Kemudian Herawati Diah. Herawati Diah adalah seorang jurnalis dan wanita Indonesia pertama yang lulus dari universitas di Amerika Serikat, tepatnya di Barnard College di mana ia mengambil Sosiologi dan lulus pada tahun 1941. Pulang ke Indonesia tak lama setelah lulus, ia bekerja sebagai wartawan lepas untuk United Press International serta penyiar di radio Hosokyoku sebelum kemudian menikah dengan rekan sesama jurnalis, B.M. Diah, yang kelak menjadi Menteri Penerangan saat Indonesia merdeka. Setelah sang suami mendirikan Harian Merdeka, pasangan ini juga mendirikan The Indonesian Observer, koran berbahasa Inggris pertama di Indonesia yang diterbitkan dan dibagikan pertama kali dalam Konferensi Asia Afrika di Bandung, Jawa Barat, tahun 1955. (https://kumparan.com/alexander-kusuma-praja/jurnalis-perempuan-indonesia-dalam-catatan-sejarah)
Pada peringatan Hari Pers beberapa waktu lalu, Google menampilkan sosok perempuan dalam Google Doodle, yakni Ani Idrus.

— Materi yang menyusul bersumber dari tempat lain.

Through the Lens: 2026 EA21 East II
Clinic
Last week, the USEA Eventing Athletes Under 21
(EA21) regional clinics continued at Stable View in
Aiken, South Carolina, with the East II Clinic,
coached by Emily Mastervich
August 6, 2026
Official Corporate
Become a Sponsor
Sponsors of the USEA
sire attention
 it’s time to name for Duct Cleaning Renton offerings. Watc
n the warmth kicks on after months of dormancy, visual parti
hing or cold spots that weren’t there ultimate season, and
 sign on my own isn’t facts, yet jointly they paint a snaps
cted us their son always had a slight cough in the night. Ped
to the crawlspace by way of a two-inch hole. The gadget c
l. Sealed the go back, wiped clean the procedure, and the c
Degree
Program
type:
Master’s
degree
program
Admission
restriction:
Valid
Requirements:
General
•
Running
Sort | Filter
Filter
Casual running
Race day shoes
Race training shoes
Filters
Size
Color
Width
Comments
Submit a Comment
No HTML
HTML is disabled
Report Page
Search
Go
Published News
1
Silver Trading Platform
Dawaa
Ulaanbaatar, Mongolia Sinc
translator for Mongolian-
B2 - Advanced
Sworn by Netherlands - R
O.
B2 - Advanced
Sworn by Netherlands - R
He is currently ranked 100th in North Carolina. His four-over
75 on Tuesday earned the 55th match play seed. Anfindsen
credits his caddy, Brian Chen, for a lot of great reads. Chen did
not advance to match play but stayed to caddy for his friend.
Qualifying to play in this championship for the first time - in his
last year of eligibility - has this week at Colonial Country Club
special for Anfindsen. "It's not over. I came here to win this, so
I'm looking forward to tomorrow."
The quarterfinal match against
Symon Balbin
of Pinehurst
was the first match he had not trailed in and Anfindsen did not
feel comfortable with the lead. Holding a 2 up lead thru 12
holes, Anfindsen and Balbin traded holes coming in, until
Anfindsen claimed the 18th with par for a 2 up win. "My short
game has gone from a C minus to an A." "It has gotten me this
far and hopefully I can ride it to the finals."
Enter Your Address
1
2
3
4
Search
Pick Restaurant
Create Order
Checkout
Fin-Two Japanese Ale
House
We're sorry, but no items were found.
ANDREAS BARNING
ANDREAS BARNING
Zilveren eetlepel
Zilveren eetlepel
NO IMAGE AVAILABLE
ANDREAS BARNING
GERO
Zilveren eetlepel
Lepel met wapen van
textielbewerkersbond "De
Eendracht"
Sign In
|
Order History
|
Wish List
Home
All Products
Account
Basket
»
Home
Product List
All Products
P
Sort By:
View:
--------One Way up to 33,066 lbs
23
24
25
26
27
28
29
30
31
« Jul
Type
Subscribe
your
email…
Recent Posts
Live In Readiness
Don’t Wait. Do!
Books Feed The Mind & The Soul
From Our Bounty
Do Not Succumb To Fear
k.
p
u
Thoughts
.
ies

Ani Idrus merupakan wartawati kelahiran Sawahlunto, Sumatera Barat, 25 November 1918. Ani Idrus wafat di Medan, Sumatera Utara pada 9 Januari 1999 pada usia 80 tahun. Ani Idrus mulai menjalani karir sebagai wartawati sejak tahun 1930. Ani Idrus pernah menjadi jurnalis di sejumlah media seperti Sinar Deli hingga Politik Penyedar.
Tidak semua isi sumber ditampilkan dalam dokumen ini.